Showing the Column Browser
When viewing any of your libraries or playlists in iTunes, you can display the Column Browser: to do so, press Command-B, or choose View -> Column Browser -> Show Column Browser. By default, if you’ve never used the Column Browser before, it display at the left of your content.
iTunes displays just one column in the browser at first: the Artists column. But you can add more columns by choosing View -> Column Browser and checking the columns you’d like to display. You can choose among Genres, Artists, Albums, Composers, and Groupings. You can also choose to group compilations and use album artists if you wish.

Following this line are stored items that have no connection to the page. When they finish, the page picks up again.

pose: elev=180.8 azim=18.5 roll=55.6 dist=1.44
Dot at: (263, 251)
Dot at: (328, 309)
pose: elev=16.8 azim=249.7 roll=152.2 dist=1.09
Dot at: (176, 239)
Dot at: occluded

The latitude you have for displaying these additional columns depends, in part, on the size of your display. If you show too many columns, you’ll need to scroll horizontally to see some of the information in your library’s List view or Album List view. (Though if you use Grid View, this won’t be a problem.)

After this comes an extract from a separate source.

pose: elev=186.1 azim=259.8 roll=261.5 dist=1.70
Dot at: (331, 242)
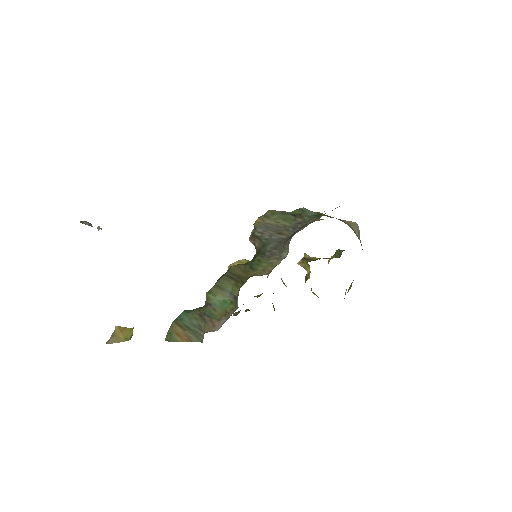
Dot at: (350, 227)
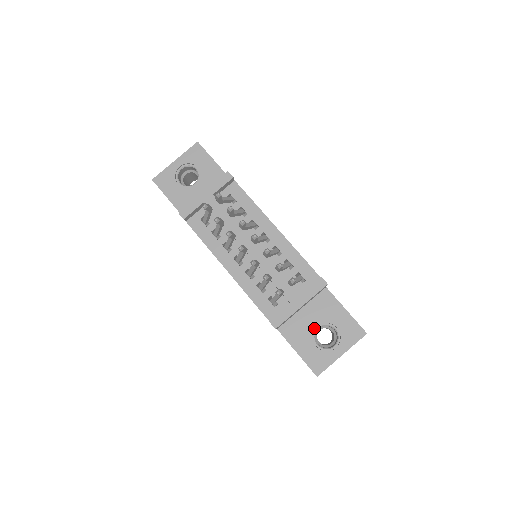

The principle of the Column Browser is simple: each time you select an item in the first column, the number of items shown in the second column reduces. So if you have, say, Genres in the first column (you can’t change the order of the columns you choose to display), clicking on one genre only shows those artists whose music is in that genre. Clicking on an artist whittles down the selection in the main part of the iTunes window to just the music by that artist. And so on.
But before you decide to use the Column Browser in its default location, try out displaying it at the top of the window, by choosing View -> Column Browser -> On Top. With the Column Browser at the top of the window, your lists in the individual columns will display less, yet having additional columns doesn’t eat into the space used to display information about your content.
The above screen shot shows just three columns, Genres, Artists and Albums, but you can choose, as with the left-sided Column Browser, to also display Composers and Groupings if you wish. You can also change the amount of space the Column Browser takes up by dragging the separator between it and the list view section of the window.
When to use the Column Browser
When you choose to display the Column Browser in one part of iTunes, it doesn’t display everywhere. If you display it while in your Music library, it won’t show up in your Movies, TV Shows, or Books libraries, for example, or in any of your playlists. You need to turn it on for each item where you want to use it.
You may find it useful—as I do—to show the Column Browser in your Music library, because it makes it much easier to find content (most of us have a lot more music than any other media type in iTunes). Instead of searching for your content when you want to play an album, it’s much easier to click on a genre, then an artist, then an album to play it. But in, say, your Movies library, unless you have a lot of movies, you won’t gain much by using it. You can use it in any playlist, and there are some cases where this may be useful. If you group all the albums of a certain artist in a playlist, for example, using the Column Browser (in this case, displaying it on the left is the most logical) lets you select an album by clicking its name in the Albums column.
I also find the Column Browser useful in my Books library, as I can see the names of all the authors present there, and select any of them easily. If you have a lot of TV shows, this is practical is well.